Autopilot Feature Likely Not at Fault in Tesla Model S Fatal Crash
NEWS ANALYSIS: The fatal collision between a Tesla Model S and a tractor-trailer in Florida was probably due to mistakes by both drivers, but not the vehicle and its software.The fatal collision between a Tesla Model S operating in its Autopilot mode and a tractor-trailer hauling blueberries on a Florida highway was due to a series of errors, which is the case in many if not most serious traffic accidents. Now, as federal investigators from the National Highway Traffic Safety Administration and from Tesla work to sort out the chain of mistakes that led to the May 7 crash that killed the driver of the Tesla Model S, some facts have become clear. Those facts point to driver error, but at this point, there's no indication that the Autopilot software on the Tesla was responsible for the accident. This means that the dire predictions by some in the (non-technology) media that the accident would mean the end of autonomous vehicles are wrong. But if the self-driving functions of the Tesla weren't at fault, then what was? The short answer is that the drivers of both vehicles apparently did things that contributed to the accident's cause. The truck driver made an improper left turn and the driver of the Tesla apparently wasn't paying as close attention as he should have.
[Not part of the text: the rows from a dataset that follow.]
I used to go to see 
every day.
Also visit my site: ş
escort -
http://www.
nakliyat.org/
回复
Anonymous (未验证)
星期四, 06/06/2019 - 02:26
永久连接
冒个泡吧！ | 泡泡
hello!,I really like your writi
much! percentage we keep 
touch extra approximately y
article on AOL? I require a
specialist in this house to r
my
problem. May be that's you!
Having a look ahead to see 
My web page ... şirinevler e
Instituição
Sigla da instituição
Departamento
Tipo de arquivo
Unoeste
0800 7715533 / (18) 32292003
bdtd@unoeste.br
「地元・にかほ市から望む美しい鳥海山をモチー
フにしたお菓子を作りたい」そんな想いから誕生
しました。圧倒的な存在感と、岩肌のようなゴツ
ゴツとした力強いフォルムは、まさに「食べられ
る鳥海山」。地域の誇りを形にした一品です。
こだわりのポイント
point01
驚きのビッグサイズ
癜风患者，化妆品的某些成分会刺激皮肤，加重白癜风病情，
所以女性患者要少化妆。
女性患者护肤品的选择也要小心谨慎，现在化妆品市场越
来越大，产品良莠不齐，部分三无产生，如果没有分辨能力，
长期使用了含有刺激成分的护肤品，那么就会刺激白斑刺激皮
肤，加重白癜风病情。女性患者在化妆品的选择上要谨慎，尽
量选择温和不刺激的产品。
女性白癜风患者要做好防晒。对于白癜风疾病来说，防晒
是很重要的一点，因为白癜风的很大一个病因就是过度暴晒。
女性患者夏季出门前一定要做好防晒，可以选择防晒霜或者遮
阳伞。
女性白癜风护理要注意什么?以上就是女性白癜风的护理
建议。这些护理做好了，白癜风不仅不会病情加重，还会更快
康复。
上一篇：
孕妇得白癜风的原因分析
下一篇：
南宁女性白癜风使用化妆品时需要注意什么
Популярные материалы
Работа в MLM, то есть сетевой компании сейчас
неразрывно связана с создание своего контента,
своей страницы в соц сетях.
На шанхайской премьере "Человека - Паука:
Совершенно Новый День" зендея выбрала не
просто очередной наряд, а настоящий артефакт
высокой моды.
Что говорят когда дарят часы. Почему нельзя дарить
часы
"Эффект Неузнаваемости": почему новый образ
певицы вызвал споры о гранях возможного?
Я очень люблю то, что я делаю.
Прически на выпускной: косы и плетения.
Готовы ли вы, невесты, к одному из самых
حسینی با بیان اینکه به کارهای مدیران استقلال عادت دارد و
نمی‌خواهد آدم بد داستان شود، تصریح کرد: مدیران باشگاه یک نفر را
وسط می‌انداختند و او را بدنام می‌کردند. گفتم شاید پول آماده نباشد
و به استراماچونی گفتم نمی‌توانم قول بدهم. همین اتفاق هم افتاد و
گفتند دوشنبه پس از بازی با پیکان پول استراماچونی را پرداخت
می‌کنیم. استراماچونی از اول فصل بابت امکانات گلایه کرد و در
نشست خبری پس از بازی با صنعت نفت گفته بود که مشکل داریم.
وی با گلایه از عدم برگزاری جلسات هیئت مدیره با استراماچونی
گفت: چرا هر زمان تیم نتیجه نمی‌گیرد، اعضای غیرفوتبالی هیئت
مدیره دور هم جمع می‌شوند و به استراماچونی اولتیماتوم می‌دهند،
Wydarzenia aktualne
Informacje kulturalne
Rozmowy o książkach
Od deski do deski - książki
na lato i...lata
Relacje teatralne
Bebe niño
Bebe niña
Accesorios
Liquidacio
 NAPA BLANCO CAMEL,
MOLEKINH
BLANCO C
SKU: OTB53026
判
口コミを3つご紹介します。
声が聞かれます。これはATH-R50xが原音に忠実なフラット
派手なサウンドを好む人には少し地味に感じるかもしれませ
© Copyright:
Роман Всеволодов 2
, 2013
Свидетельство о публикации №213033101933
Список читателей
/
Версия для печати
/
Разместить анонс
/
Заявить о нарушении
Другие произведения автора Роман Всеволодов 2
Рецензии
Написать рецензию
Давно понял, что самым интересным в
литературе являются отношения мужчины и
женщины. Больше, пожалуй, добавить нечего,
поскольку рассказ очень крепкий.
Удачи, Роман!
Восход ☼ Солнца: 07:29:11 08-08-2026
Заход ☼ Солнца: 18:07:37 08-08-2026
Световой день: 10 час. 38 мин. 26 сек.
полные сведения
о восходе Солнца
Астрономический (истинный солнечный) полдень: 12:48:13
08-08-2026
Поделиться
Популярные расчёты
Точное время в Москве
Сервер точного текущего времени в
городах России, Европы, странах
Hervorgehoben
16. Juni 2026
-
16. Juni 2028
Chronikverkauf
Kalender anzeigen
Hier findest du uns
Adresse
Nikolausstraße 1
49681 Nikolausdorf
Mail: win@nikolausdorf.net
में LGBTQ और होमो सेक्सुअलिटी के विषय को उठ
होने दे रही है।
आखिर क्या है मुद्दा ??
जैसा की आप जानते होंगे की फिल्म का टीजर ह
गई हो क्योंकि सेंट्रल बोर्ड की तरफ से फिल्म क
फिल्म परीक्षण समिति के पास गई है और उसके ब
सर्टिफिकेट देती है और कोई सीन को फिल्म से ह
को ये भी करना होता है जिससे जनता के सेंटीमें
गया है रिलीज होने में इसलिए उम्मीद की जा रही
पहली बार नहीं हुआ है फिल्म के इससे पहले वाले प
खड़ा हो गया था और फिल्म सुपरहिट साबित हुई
The accident happened like this: The Tesla was heading east on U.S. Route 27, a four-lane divided highway in Williston, Fla. The truck was heading in the opposite direction, on the other side of the highway. The driver of the truck made a left turn into the path of the Tesla, which collided with the trailer. The Tesla's roof was sheared off and the rest of the car continued off the highway until it hit a power pole. The New York Times published a clear diagram of the accident.